> _Records provided_:
BEGIN

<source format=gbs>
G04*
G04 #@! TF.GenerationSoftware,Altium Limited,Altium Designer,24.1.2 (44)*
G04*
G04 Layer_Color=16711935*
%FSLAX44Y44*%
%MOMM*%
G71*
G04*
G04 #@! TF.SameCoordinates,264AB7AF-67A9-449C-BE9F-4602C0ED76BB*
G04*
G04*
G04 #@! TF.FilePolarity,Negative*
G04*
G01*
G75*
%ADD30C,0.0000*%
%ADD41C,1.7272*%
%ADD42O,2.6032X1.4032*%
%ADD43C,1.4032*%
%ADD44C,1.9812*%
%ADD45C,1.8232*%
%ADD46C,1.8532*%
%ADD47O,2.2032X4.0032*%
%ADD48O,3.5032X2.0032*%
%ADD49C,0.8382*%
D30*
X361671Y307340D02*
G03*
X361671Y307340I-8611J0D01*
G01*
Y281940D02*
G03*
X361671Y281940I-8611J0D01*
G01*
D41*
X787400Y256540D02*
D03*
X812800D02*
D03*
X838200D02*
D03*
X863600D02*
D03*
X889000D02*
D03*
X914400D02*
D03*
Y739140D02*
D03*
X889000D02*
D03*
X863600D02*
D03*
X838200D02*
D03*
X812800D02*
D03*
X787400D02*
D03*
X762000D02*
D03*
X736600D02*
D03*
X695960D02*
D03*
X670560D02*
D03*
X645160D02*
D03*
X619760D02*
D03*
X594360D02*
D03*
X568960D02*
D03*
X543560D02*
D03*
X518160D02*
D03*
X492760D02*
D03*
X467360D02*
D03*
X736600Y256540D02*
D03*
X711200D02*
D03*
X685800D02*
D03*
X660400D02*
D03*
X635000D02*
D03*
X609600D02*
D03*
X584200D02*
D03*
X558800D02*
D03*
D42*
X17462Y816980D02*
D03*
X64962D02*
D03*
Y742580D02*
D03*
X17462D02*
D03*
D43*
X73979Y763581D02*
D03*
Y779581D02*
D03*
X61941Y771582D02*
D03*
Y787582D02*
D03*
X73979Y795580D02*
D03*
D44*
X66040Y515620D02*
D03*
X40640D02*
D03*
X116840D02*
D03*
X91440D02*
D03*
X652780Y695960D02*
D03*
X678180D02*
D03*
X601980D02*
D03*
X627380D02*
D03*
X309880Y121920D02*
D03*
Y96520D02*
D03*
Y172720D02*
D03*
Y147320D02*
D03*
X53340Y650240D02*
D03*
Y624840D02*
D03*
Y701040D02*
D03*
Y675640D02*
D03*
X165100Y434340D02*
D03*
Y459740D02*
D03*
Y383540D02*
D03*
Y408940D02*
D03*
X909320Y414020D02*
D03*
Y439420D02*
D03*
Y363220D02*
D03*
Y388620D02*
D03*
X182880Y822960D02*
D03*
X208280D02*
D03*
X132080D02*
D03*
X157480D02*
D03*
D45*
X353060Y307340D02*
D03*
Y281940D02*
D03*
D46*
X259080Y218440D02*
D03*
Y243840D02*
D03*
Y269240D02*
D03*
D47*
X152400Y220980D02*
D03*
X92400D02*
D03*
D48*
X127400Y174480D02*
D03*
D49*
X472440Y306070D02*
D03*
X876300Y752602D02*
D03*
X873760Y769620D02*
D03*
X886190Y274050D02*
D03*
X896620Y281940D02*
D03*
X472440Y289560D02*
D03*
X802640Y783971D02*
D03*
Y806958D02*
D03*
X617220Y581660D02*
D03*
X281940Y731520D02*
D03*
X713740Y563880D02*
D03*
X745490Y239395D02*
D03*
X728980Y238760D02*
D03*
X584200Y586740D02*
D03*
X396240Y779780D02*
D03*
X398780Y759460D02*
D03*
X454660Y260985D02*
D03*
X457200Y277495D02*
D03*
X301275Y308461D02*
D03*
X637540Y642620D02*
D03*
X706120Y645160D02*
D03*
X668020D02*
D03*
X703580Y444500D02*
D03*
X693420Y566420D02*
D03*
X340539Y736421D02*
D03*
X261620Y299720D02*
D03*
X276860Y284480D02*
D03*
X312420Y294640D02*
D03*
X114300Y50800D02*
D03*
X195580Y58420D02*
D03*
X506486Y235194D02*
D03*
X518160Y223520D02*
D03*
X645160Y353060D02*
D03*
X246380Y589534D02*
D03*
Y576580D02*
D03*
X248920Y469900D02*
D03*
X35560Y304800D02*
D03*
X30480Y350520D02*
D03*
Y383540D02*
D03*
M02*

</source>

END
BEGIN

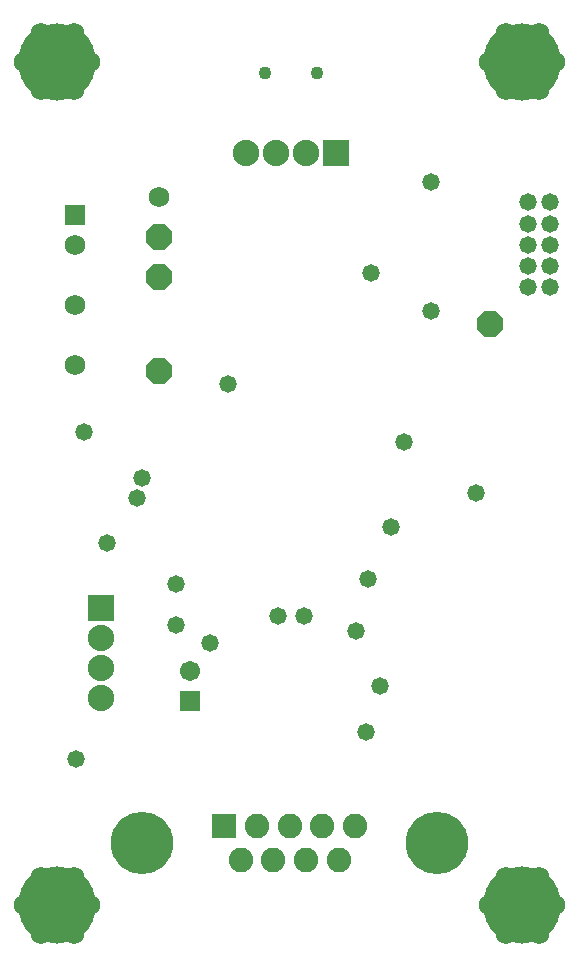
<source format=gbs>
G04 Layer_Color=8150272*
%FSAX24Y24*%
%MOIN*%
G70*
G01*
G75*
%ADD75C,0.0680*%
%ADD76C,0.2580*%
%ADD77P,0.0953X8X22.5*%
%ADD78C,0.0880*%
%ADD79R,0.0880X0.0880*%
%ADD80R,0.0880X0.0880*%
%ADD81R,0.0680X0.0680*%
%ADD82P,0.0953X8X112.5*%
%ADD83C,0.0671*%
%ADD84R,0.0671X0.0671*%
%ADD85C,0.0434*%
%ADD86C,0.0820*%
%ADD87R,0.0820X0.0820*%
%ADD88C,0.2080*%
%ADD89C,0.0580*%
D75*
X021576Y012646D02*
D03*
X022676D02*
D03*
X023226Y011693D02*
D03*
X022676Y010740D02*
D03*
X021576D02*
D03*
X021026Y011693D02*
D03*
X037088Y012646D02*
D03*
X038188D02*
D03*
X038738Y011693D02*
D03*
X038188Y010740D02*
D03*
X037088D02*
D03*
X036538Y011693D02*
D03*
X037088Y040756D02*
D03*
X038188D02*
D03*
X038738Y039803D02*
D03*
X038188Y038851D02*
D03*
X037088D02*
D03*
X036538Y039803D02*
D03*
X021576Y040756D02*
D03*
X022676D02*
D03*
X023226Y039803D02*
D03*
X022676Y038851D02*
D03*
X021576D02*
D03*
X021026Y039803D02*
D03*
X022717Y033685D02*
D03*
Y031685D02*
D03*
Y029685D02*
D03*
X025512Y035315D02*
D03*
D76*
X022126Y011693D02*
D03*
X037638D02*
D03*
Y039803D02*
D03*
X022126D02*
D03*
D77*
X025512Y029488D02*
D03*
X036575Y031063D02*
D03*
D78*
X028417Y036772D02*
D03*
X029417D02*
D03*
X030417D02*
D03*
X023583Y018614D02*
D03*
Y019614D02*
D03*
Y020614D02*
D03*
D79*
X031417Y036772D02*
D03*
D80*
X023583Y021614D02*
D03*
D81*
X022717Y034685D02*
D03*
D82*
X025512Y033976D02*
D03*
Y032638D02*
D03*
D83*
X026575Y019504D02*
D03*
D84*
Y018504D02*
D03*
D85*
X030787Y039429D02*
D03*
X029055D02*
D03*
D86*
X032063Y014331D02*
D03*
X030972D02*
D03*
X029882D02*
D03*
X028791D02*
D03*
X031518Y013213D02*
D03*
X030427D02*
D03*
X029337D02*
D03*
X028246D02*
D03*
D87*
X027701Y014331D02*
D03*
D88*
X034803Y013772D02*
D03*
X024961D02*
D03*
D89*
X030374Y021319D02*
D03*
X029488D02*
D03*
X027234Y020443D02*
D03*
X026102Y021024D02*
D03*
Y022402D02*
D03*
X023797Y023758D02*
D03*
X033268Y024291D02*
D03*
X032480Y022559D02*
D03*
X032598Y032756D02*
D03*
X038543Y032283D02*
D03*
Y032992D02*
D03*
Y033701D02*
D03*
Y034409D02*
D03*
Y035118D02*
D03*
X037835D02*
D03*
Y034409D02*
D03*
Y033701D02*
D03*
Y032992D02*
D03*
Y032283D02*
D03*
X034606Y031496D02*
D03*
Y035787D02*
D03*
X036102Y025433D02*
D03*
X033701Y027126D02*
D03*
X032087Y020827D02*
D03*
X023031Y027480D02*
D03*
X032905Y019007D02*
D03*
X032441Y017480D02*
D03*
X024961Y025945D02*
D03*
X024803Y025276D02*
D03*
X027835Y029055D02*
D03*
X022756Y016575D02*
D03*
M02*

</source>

END
BEGIN

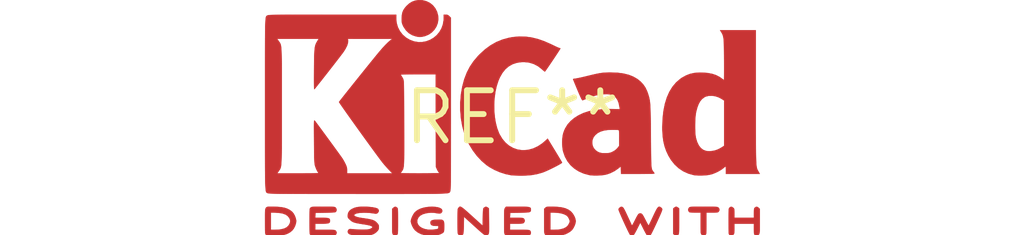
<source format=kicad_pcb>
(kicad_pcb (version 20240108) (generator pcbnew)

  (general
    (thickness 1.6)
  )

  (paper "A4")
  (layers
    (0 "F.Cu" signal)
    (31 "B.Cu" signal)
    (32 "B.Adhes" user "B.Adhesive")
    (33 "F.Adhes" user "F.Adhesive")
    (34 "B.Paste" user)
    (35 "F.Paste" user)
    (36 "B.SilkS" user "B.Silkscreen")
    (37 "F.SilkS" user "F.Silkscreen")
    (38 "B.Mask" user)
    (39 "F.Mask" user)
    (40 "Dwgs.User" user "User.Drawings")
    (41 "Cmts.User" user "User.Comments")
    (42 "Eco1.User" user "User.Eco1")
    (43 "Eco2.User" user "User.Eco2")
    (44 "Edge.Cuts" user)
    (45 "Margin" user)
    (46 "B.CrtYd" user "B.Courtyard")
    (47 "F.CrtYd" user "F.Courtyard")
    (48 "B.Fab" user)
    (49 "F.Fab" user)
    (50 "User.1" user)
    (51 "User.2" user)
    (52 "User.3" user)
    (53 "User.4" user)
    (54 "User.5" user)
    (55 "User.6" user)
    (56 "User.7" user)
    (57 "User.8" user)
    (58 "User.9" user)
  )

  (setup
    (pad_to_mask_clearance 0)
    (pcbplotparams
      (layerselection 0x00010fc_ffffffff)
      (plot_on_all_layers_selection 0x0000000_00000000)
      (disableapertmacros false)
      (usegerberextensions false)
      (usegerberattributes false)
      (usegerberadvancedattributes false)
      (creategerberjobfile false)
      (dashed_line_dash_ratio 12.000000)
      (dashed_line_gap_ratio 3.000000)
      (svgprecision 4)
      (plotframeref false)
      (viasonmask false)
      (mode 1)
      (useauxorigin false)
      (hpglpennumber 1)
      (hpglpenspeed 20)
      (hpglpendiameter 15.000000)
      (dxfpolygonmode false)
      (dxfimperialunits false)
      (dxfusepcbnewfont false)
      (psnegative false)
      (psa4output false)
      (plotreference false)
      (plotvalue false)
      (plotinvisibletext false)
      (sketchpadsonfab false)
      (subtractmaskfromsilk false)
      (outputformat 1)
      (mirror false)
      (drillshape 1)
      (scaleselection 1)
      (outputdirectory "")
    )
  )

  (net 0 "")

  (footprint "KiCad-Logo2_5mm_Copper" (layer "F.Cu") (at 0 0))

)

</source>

END

> _Exercise prompt_:
The expected output is every line of the records in which the string "Silkscreen" appears.

> _Solution for this problem_:
    (36 "B.SilkS" user "B.Silkscreen")
    (37 "F.SilkS" user "F.Silkscreen")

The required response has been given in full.